Exercise:
Among the entries below, count the lines with "tail" in them and state the total without comment.

+++

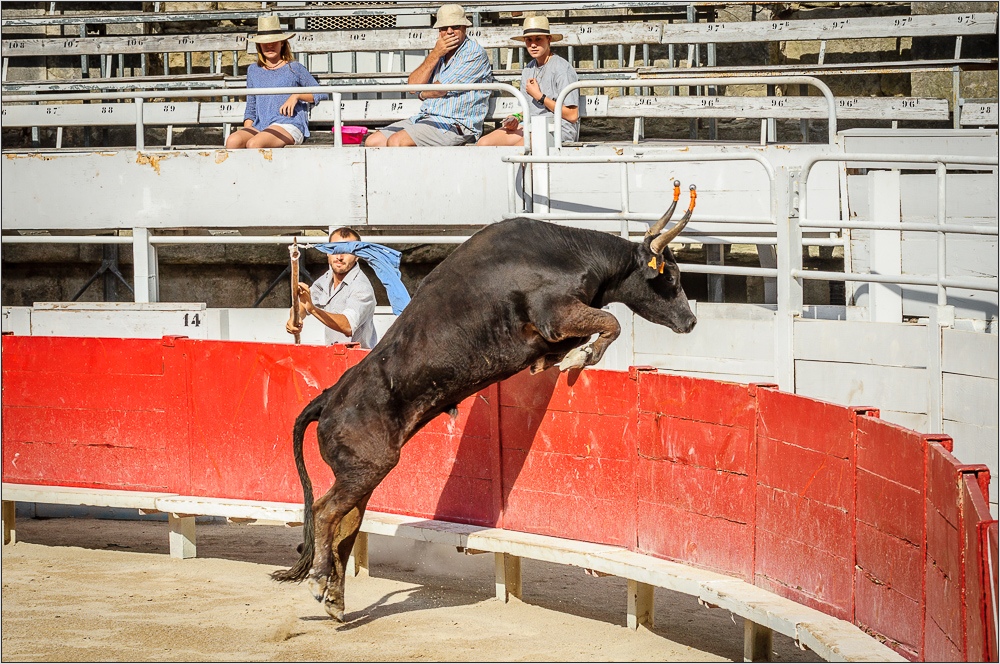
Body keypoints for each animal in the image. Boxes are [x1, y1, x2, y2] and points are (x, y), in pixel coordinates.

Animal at [270, 184, 700, 620]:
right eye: (672, 276)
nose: (691, 321)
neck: (570, 254)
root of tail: (327, 398)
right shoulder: (556, 314)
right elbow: (608, 323)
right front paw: (581, 358)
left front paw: (561, 359)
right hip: (368, 467)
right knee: (325, 511)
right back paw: (320, 583)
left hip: (363, 475)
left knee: (346, 520)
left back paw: (335, 597)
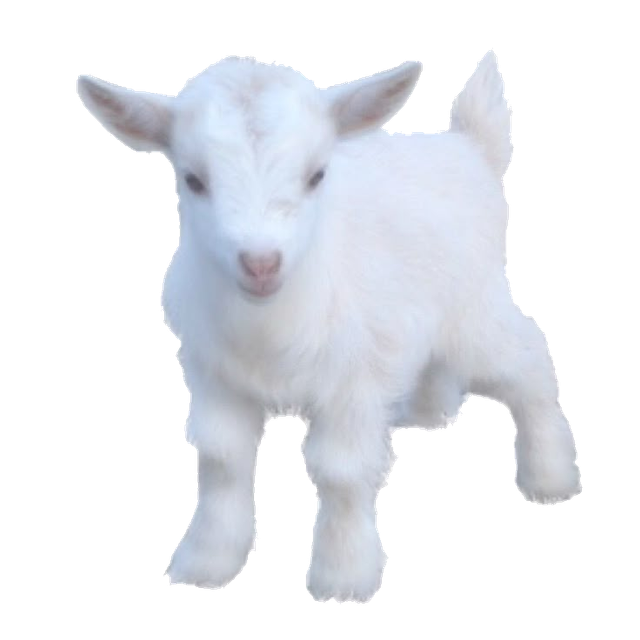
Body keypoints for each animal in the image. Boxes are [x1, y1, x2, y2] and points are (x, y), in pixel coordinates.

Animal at [76, 50, 582, 603]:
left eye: (317, 175)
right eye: (193, 180)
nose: (261, 264)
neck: (269, 329)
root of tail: (469, 147)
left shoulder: (353, 381)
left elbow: (341, 471)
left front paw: (343, 577)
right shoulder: (215, 376)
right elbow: (222, 457)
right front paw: (205, 563)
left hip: (475, 309)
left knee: (529, 361)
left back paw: (550, 478)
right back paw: (429, 411)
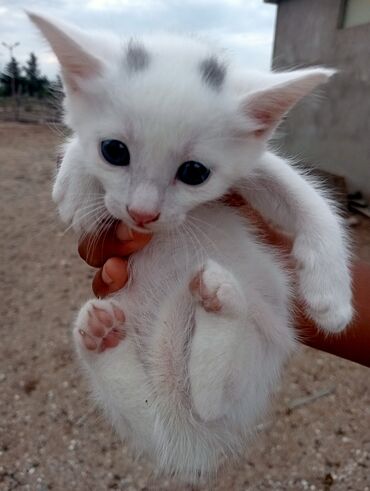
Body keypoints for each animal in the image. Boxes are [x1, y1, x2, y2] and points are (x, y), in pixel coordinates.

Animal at [29, 12, 352, 484]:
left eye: (194, 172)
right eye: (114, 151)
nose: (142, 213)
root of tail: (187, 434)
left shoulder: (251, 164)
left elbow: (304, 196)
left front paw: (331, 296)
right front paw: (75, 182)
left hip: (260, 346)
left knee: (213, 400)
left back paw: (222, 302)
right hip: (145, 397)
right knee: (150, 411)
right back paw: (102, 336)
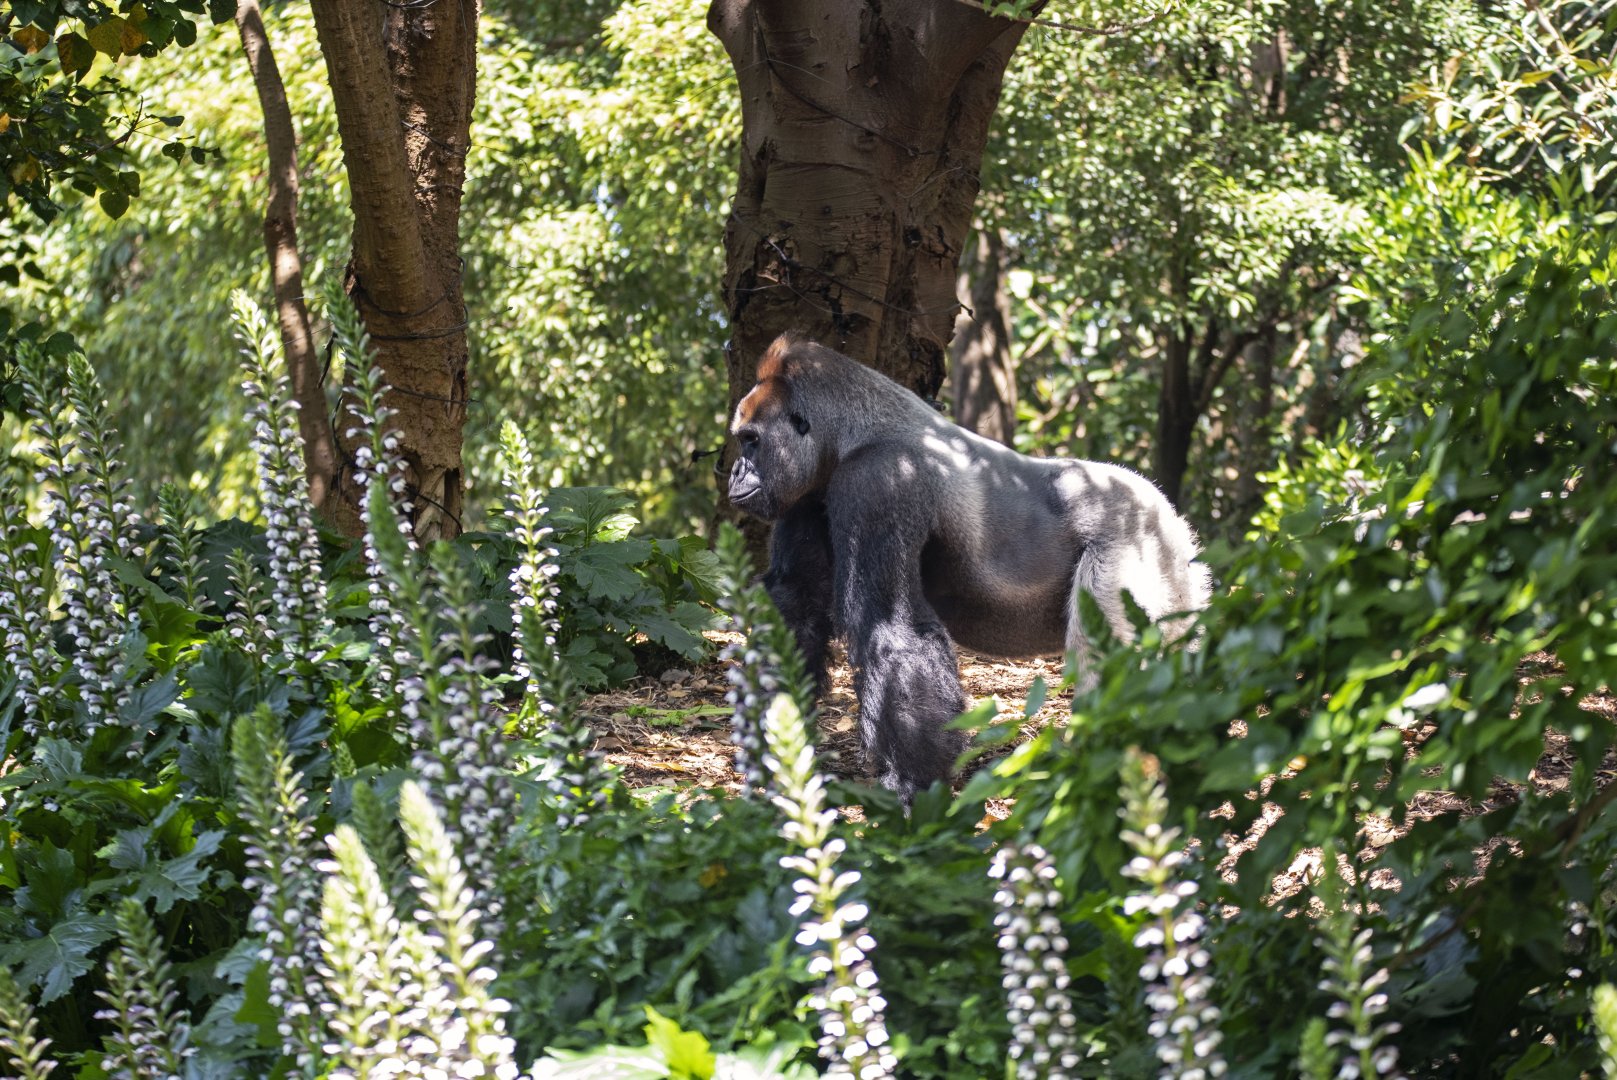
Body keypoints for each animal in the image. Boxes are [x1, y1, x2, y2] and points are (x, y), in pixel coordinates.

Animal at [728, 333, 1212, 802]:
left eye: (751, 440)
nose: (733, 472)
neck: (847, 436)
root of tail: (1167, 511)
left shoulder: (880, 481)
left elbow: (890, 628)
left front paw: (914, 786)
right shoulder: (807, 493)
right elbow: (797, 606)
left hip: (1133, 538)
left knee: (1109, 657)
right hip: (1176, 570)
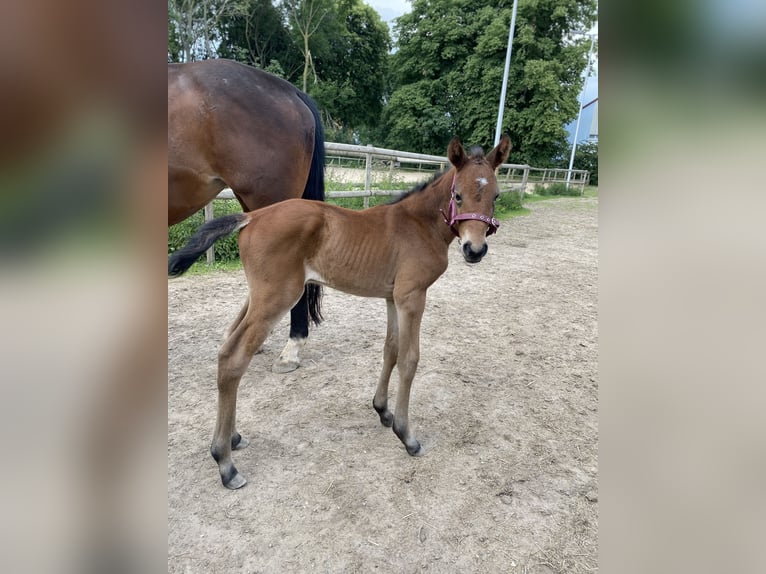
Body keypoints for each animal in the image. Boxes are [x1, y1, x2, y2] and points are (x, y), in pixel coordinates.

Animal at [169, 135, 512, 489]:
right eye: (458, 195)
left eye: (496, 195)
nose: (475, 250)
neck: (419, 224)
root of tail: (254, 216)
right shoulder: (412, 297)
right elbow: (409, 359)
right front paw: (407, 435)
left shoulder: (393, 298)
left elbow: (390, 350)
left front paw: (383, 411)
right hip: (277, 297)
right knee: (233, 357)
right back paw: (226, 463)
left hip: (260, 296)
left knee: (227, 347)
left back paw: (233, 439)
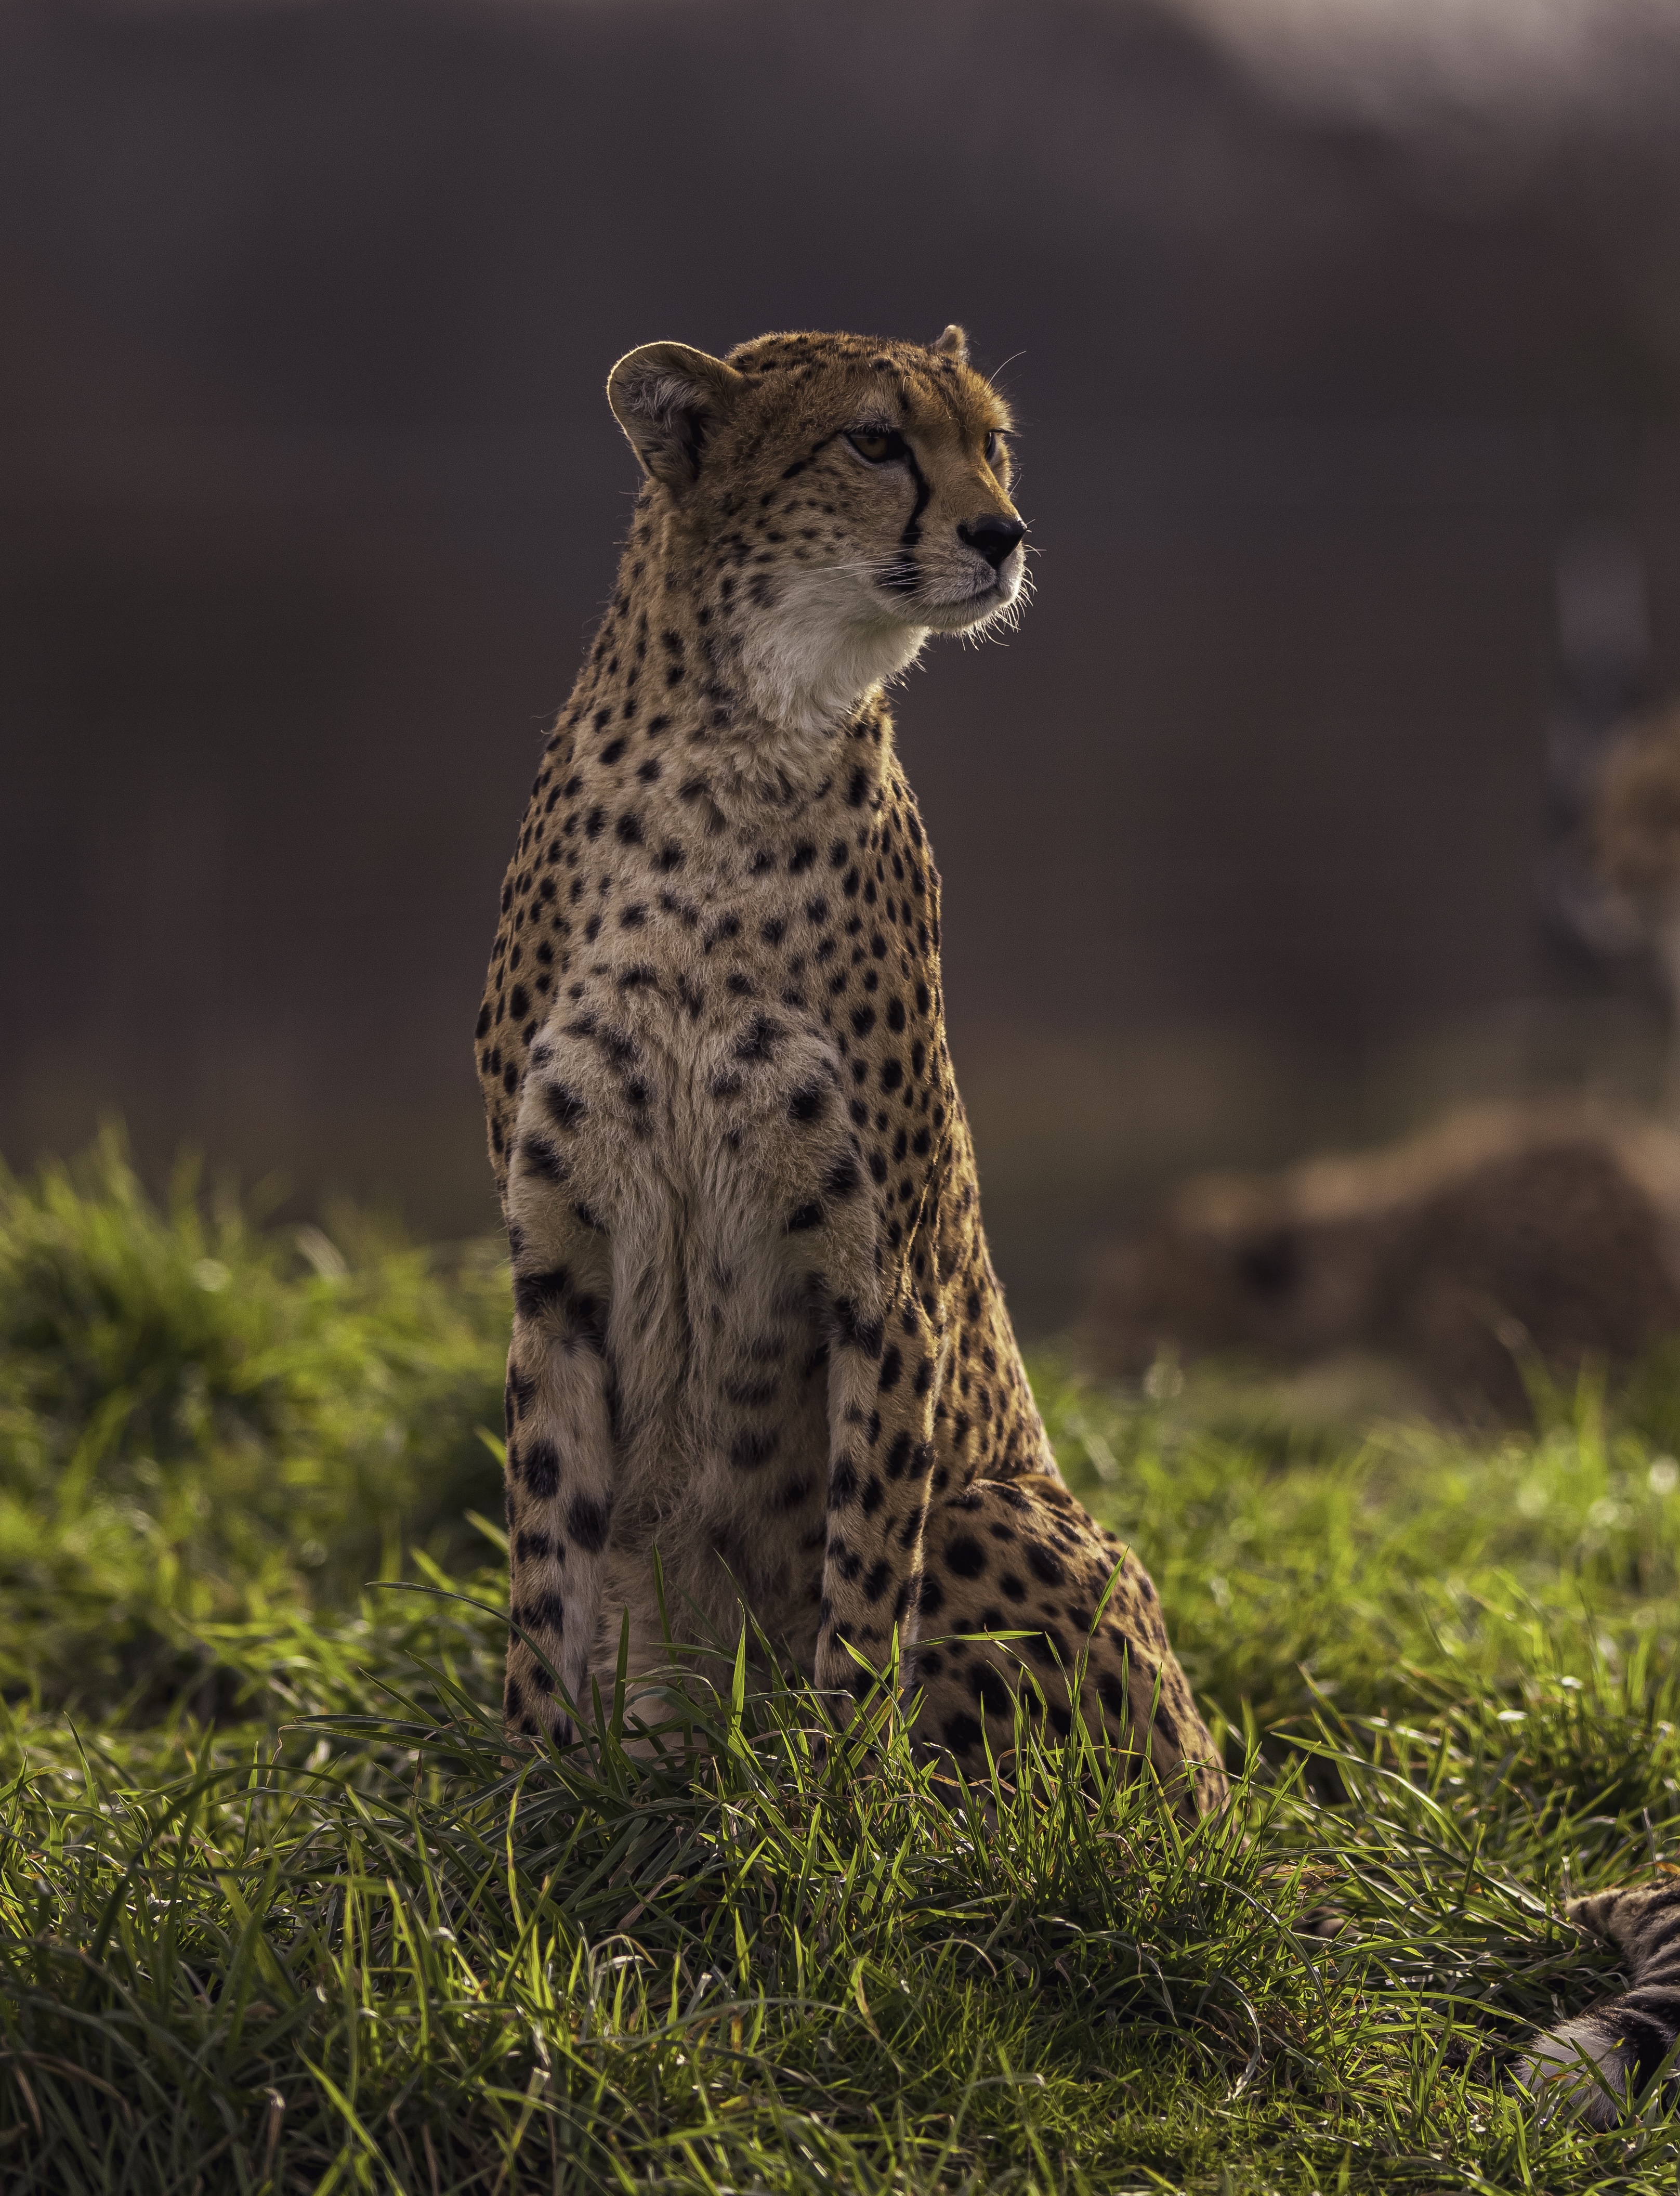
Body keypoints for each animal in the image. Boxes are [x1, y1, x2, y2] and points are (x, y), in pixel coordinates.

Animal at [473, 322, 1224, 1818]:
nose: (1003, 533)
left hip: (1007, 1518)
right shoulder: (554, 1261)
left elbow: (866, 1570)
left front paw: (842, 1811)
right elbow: (545, 1556)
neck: (736, 743)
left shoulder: (888, 1278)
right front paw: (528, 1794)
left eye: (992, 444)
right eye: (875, 441)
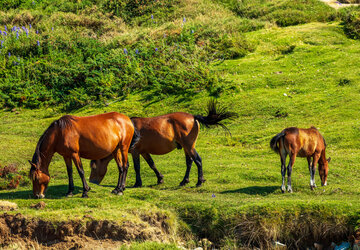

+++

Answer to the problem:
5